Even when admissions decisions are formally made by an admissions committee, in practice the named faculty member's recommendation is decisive. An applicant whose target professor knows them and supports the application is dramatically more likely to be accepted than a stronger applicant who applied cold.

Bottom line

English-taught Master's programs in Japan are a real path. If you have a strong research interest in a specific lab, contact that professor first. If you're flexible on field, OIST and the G30 universities are the highest-value targets. Combine MEXT or another scholarship with a tuition waiver and you can finish your Master's with no debt and a Japanese-network you can leverage anywhere in the world.

Frequently asked questions

Are there really English-taught Master's programs in Japan?

Yes — over 80 graduate programs at top Japanese universities are taught entirely in English, no Japanese required for admission or coursework. The flagship initiative is the Top Global University Project (formerly G30), which funded universities like Tokyo, Kyoto, Osaka, Tohoku, Nagoya, Tsukuba, Waseda, Keio, and Sophia to build full English-taught degree tracks. Beyond G30, OIST runs entirely in English as policy, and many newer programs at Institute of Science Tokyo, NAIST, and JAIST teach in English as default for international students.

Do I need TOEFL or IELTS?

Most English-taught programs require either TOEFL iBT 80+ (90+ for top schools) or IELTS 6.5+ (7.0+ for top schools). The exact minimum depends on the program. OIST is exceptional — they require strong English but examine candidates through the application materials and interviews rather than a hard TOEFL/IELTS minimum. Native English speakers from English-medium degree programs are usually exempt.

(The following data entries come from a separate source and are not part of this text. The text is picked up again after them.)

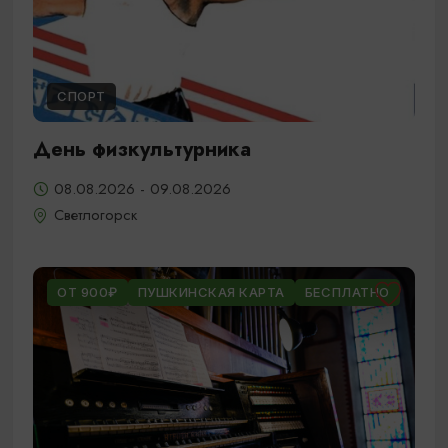
СПОРТ
День физкультурника
08.08.2026 - 09.08.2026
Светлогорск
ОТ 900₽
ПУШКИНСКАЯ КАРТА
БЕСПЛАТНО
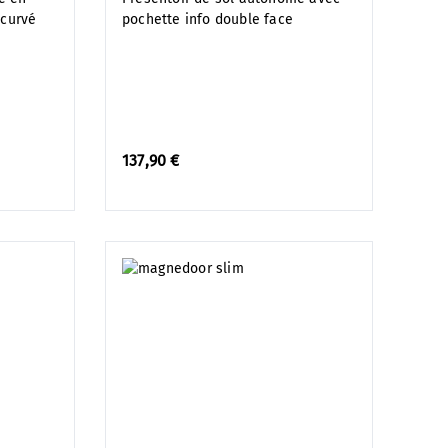
ncurvé
pochette info double face
137,90 €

Are tuition fees the same as Japanese-taught programs?

Generally yes. National universities (Tokyo, Kyoto, Osaka, Tohoku, etc.) charge the same approximately ¥535,800/year tuition regardless of program language. Private universities (Waseda, Keio, Sophia, ICU) charge ¥1,000,000–1,800,000/year. OIST charges no tuition for accepted students and provides full stipends. English-taught and Japanese-taught programs are not differentiated by price at the same university.

Can I get MEXT scholarship for an English-taught Master's?

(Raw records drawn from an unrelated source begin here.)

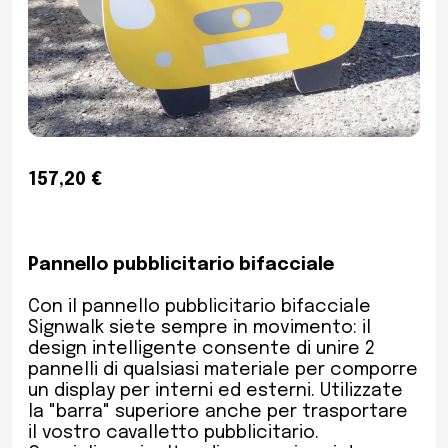
157,20 €
Pannello pubblicitario bifacciale
Con il pannello pubblicitario bifacciale
Signwalk siete sempre in movimento: il
design intelligente consente di unire 2
pannelli di qualsiasi materiale per comporre
un display per interni ed esterni. Utilizzate
la "barra" superiore anche per trasportare
il vostro cavalletto pubblicitario.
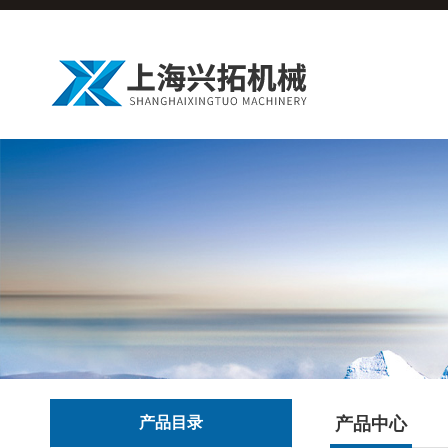
产品目录
产品中心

Absolutely — and it's actually one of the most strategic combinations. MEXT Embassy and University Recommendation tracks both place students in English-taught programs. You don't need any Japanese to apply for MEXT, and many MEXT awardees do their entire program in English. See the dedicated MEXT 2027 Complete Guide for details.

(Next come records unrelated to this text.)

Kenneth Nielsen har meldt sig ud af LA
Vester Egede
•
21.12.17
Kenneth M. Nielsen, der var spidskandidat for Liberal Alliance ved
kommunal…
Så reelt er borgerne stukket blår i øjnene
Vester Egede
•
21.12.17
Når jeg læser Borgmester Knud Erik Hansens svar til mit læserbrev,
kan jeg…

What's the difference between English-taught at a national university vs private university vs OIST?

National universities (UTokyo, Kyoto, Osaka, etc.) have the strongest research reputation and the lowest tuition but the smallest English-taught program lists — typically 2–8 programs per university. Private universities (Waseda, Keio, Sophia, ICU, APU) have the largest English-taught program lists (20–40 each) and excellent international support, but higher tuition. OIST is unique: graduate-only, English-only, no tuition, generous stipends, very small (~250 students), but only one PhD program (Integrated PhD covering all sciences).

Will my degree be recognized in my home country?

Yes — Japanese universities are recognized internationally, and the language of instruction does not affect degree recognition. Major Japanese universities are acccredited and listed on UNESCO and World Higher Education Database. Employers in the US, EU, and most countries accept Japanese degrees the same way they accept any foreign degree. The Times Higher Education and QS rankings include Japanese universities and weight them by research output, not language of instruction.

What about Japanese language as a side benefit?

Most universities offer free Japanese language classes to international students even in English-taught programs, ranging from absolute beginner to JLPT N1 prep. You won't be required to use Japanese in your coursework, but two years in Japan typically gets dedicated learners to JLPT N3 or higher. See our JLPT N3 study hub for the curriculum that gets you there in 6–12 months while doing your degree.